どう説明していいか分からず玲人たちは何も話さなくなる。
「じゃあ弁明はないね。さよなら」
俺の首元でナイフがきらりと光る。
「フラマ……おそらくそいつらの言っていることは本当だぞ」
少女の動きが止まった。
「パニスさん……どうしてですか」
先ほど襲われていた一人が少女の背後に立っていた。
その男性は……
「ケル屋のおじさん!」
リエルがすぐに思い出す。
「ったく何してんだお前達は……フラマ。少し前に国王直属兵が下町に調査に来ただろ」
「……あぁ……あのせいで計画が失敗したやつね」
……何かは知らないが、彼女らの計画を邪魔してしまったらしい。
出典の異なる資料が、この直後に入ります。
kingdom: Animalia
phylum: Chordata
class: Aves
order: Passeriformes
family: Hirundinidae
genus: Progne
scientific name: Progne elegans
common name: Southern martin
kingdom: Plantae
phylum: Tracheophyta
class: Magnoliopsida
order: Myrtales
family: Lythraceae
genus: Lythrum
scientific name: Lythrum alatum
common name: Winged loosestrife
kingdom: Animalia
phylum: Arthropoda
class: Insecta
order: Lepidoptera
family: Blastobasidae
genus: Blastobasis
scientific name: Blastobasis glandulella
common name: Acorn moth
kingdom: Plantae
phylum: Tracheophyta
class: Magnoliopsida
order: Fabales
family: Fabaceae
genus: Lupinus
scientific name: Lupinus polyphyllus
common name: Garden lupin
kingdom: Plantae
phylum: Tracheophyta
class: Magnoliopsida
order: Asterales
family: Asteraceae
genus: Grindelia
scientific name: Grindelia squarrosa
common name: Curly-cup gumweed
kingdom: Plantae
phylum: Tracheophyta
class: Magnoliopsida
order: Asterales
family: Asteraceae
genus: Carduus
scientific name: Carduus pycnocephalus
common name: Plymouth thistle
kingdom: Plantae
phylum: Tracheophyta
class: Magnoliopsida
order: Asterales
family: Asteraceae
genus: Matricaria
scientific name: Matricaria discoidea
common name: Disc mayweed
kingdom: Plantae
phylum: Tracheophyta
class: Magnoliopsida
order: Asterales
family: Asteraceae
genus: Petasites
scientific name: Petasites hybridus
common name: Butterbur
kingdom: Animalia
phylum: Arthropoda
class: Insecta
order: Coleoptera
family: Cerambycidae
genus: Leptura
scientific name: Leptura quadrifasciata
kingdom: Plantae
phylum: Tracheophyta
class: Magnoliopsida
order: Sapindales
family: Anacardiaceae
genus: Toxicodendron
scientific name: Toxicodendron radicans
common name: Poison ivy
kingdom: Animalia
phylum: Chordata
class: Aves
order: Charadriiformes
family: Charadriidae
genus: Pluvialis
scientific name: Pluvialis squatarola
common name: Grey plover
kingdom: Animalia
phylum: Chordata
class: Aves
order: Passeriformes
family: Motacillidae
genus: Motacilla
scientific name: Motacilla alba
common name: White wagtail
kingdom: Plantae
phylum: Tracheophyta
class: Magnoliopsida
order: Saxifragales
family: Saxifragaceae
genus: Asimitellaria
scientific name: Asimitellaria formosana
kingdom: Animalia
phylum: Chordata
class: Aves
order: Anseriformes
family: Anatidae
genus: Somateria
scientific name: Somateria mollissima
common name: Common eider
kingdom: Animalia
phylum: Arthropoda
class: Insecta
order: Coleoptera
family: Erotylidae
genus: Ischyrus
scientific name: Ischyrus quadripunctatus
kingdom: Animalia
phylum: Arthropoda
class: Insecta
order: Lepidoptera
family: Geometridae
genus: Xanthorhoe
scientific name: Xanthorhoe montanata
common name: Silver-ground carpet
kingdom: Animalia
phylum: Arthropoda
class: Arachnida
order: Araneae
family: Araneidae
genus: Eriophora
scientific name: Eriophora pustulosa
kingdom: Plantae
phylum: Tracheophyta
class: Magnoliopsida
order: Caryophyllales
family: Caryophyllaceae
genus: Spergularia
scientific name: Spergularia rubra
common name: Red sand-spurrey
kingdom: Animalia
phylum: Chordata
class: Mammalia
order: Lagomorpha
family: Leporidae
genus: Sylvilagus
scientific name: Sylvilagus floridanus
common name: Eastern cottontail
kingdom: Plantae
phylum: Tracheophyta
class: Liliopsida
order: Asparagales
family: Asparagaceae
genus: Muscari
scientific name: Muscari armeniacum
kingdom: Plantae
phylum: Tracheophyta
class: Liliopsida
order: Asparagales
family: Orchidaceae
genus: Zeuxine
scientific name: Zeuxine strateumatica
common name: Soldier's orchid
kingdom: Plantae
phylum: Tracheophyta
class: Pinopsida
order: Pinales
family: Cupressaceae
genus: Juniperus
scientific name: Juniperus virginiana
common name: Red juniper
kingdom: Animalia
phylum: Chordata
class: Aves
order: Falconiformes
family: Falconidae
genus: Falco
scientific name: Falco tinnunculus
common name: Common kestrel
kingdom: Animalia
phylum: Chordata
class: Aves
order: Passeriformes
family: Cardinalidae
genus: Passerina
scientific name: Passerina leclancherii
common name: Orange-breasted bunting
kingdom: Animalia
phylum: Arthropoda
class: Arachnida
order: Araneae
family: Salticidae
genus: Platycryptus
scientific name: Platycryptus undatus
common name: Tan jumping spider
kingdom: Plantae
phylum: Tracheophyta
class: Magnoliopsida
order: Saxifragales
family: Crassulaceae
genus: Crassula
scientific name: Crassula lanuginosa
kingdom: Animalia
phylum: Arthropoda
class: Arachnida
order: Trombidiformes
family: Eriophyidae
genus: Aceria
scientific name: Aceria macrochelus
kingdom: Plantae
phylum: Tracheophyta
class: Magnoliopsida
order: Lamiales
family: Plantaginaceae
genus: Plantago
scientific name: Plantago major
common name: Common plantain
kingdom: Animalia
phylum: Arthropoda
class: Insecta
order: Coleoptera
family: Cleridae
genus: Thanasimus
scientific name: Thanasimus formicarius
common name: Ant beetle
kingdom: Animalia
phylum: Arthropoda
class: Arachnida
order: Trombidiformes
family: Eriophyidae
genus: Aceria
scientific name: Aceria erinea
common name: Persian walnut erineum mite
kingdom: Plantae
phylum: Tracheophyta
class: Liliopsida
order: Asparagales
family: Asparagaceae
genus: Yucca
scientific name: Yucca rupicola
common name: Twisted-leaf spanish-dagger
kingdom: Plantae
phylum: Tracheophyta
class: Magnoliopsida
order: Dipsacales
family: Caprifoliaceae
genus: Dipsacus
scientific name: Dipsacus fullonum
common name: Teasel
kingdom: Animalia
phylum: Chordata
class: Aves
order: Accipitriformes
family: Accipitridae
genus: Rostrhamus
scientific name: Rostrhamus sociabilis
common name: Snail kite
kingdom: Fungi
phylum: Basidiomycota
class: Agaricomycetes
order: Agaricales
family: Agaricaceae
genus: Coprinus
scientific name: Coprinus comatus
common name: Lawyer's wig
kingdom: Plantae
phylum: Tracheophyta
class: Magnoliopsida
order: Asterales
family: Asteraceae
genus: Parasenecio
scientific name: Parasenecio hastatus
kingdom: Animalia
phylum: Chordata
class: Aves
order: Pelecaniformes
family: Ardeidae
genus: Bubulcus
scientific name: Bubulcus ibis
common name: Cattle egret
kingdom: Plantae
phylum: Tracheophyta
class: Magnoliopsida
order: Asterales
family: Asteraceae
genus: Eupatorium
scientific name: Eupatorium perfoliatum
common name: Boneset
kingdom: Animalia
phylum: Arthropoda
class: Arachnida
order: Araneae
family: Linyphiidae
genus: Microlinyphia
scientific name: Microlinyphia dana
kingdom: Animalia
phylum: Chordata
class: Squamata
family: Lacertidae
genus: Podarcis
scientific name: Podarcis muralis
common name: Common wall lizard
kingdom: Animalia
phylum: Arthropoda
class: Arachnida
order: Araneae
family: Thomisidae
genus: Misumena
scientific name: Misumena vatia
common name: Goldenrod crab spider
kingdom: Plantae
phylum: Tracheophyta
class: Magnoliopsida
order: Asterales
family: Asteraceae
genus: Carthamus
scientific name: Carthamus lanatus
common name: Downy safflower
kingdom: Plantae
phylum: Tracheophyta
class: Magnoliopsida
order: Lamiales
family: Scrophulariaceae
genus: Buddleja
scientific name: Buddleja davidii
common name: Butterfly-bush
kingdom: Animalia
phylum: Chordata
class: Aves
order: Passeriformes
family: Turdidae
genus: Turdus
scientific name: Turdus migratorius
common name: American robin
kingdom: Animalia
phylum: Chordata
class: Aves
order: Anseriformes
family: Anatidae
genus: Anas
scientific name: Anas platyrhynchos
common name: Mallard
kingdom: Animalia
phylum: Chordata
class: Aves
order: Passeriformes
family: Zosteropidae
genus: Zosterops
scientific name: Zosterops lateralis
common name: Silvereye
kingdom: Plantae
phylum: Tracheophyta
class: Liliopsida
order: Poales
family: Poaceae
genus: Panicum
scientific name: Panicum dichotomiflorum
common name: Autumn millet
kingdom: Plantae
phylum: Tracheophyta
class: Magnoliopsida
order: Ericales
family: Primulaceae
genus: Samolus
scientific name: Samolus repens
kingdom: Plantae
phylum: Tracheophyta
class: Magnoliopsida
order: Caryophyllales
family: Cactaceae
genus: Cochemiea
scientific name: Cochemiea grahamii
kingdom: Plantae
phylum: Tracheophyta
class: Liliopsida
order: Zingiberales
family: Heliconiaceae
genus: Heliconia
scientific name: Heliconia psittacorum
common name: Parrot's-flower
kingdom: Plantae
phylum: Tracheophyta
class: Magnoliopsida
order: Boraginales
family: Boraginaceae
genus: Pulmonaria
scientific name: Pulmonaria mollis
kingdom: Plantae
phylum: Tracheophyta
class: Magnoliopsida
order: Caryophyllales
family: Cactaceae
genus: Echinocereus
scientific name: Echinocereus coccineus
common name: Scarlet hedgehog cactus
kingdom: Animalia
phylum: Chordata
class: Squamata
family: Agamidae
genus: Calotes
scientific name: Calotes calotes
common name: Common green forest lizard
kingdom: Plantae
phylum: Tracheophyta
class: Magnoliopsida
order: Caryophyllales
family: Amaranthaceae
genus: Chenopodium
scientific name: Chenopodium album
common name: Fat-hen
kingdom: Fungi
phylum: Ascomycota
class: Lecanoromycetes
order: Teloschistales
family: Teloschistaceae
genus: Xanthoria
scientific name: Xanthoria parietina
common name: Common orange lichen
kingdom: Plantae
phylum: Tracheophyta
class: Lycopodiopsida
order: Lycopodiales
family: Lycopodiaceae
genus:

心の中ですまん、と謝罪をする。
「あの時の旅人がこいつらだ」
「証拠は?」
「1個20Aでケルを6つ買った」
少女が唖然として俺たちを見つめる。
「馬鹿なの?」
「いや20Aって言われたから」
「交渉しなさいよ!下町の基本よ!」
いや、下町の基本を説かれましても……
「……まぁこの人たちは旅人ってことね……分かった」
少女が俺の首からナイフを外した。
「……おっちゃん助かったぜ」
「太客にはそれ相応の態度をとるさ」
おっちゃんは立ち去って、元の人たちのところに戻っていった。
「で、あなた達はなんでここに来たの?」
「いや……特にこれと言って理由はないけど、喧騒が聞こえたって言うのが一番かな。……今何がこの国で起こっているんだ?」
「革命。今まで水面化だったのが昨日一気に始まったのよ」
「昨日何があったの?」
「また税を増やすとか抜かしやがったからよ」
何考えてんだか、と少女が首を振る。
……あの状況の国民から税を取るのか……?
「だから始まったの。本格的な革命が」
少女がため息をつく。
「で、あなた達はどうするつもりなの?あいにく安全とは言えないけど。まぁ革命軍に加わってくれるのは大歓迎だけど」
……少女には悪いが、この革命に付き合える余裕はない。
「そうか……悪いが革命には……」
「ちょっと待ってくれるか」
俺の言葉を遮り、玲人が倒れている国王直属兵の死体に近づいた。
「な……何してるの?」
玲人は答えずに、後方の兵士のバックパックを開けた。
中には、先ほど男が打たれた注射がずらりと入っている。
「……」
無言で玲人は一本を取り、自分のリュックの中できつく蓋をしていた液体を取り出した。
「玲人……その注射がどうかしたのか?毒だろ?」
「いや、この人は生きてるよ」
それを聞いた女性が、若い男の胸に耳を当てた。
「本当だ!ゆっくるだけど心臓は動いてる」
「多分1ナルほどで目を覚ますよ。あと集中してるからみんな少し黙って欲しい」
玲人が注射の中身の液体を仰ぐように嗅いで顔をしかめる。
さらに自分の持つ液体をその注射の中の液体に注ぎ、軽く振った。
液体が赤く濁った……?
「流羽人、リエル、ノックス……革命軍に加わろう」
効率などを重視する玲人らしからぬ発言に、俺とリエルが無言で驚く。